-- To do --
Change each "collection date" in the records below to "date collected", keeping every other part of the records the same.
>> begin
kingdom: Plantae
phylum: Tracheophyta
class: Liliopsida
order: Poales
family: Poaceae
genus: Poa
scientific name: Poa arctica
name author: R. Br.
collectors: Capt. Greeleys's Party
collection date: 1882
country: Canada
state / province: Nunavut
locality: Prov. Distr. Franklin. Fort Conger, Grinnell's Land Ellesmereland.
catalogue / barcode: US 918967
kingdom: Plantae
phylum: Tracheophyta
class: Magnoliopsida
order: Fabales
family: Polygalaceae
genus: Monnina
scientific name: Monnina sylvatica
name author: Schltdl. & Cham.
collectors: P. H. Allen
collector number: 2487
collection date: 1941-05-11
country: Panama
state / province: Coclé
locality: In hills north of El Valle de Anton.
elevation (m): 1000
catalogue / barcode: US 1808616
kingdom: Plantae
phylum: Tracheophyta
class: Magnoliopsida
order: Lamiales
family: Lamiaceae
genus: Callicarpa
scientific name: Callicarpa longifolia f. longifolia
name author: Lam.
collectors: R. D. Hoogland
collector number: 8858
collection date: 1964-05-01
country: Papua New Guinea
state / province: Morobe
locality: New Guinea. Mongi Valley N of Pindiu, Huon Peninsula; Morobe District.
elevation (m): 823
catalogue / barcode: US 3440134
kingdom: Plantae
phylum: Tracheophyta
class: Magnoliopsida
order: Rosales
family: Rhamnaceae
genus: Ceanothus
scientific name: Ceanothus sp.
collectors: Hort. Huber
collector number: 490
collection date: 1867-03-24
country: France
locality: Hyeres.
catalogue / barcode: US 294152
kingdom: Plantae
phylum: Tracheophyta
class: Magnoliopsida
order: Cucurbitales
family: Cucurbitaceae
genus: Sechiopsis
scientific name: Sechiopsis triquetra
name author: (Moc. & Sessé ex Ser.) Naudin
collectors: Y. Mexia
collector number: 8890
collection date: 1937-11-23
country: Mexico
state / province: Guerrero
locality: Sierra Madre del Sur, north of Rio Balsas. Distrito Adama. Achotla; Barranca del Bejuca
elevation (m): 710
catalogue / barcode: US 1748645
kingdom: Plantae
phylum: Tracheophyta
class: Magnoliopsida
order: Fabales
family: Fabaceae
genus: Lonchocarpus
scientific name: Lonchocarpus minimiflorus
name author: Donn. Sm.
>> end
-- Result of this task --
kingdom: Plantae
phylum: Tracheophyta
class: Liliopsida
order: Poales
family: Poaceae
genus: Poa
scientific name: Poa arctica
name author: R. Br.
collectors: Capt. Greeleys's Party
date collected: 1882
country: Canada
state / province: Nunavut
locality: Prov. Distr. Franklin. Fort Conger, Grinnell's Land Ellesmereland.
catalogue / barcode: US 918967
kingdom: Plantae
phylum: Tracheophyta
class: Magnoliopsida
order: Fabales
family: Polygalaceae
genus: Monnina
scientific name: Monnina sylvatica
name author: Schltdl. & Cham.
collectors: P. H. Allen
collector number: 2487
date collected: 1941-05-11
country: Panama
state / province: Coclé
locality: In hills north of El Valle de Anton.
elevation (m): 1000
catalogue / barcode: US 1808616
kingdom: Plantae
phylum: Tracheophyta
class: Magnoliopsida
order: Lamiales
family: Lamiaceae
genus: Callicarpa
scientific name: Callicarpa longifolia f. longifolia
name author: Lam.
collectors: R. D. Hoogland
collector number: 8858
date collected: 1964-05-01
country: Papua New Guinea
state / province: Morobe
locality: New Guinea. Mongi Valley N of Pindiu, Huon Peninsula; Morobe District.
elevation (m): 823
catalogue / barcode: US 3440134
kingdom: Plantae
phylum: Tracheophyta
class: Magnoliopsida
order: Rosales
family: Rhamnaceae
genus: Ceanothus
scientific name: Ceanothus sp.
collectors: Hort. Huber
collector number: 490
date collected: 1867-03-24
country: France
locality: Hyeres.
catalogue / barcode: US 294152
kingdom: Plantae
phylum: Tracheophyta
class: Magnoliopsida
order: Cucurbitales
family: Cucurbitaceae
genus: Sechiopsis
scientific name: Sechiopsis triquetra
name author: (Moc. & Sessé ex Ser.) Naudin
collectors: Y. Mexia
collector number: 8890
date collected: 1937-11-23
country: Mexico
state / province: Guerrero
locality: Sierra Madre del Sur, north of Rio Balsas. Distrito Adama. Achotla; Barranca del Bejuca
elevation (m): 710
catalogue / barcode: US 1748645
kingdom: Plantae
phylum: Tracheophyta
class: Magnoliopsida
order: Fabales
family: Fabaceae
genus: Lonchocarpus
scientific name: Lonchocarpus minimiflorus
name author: Donn. Sm.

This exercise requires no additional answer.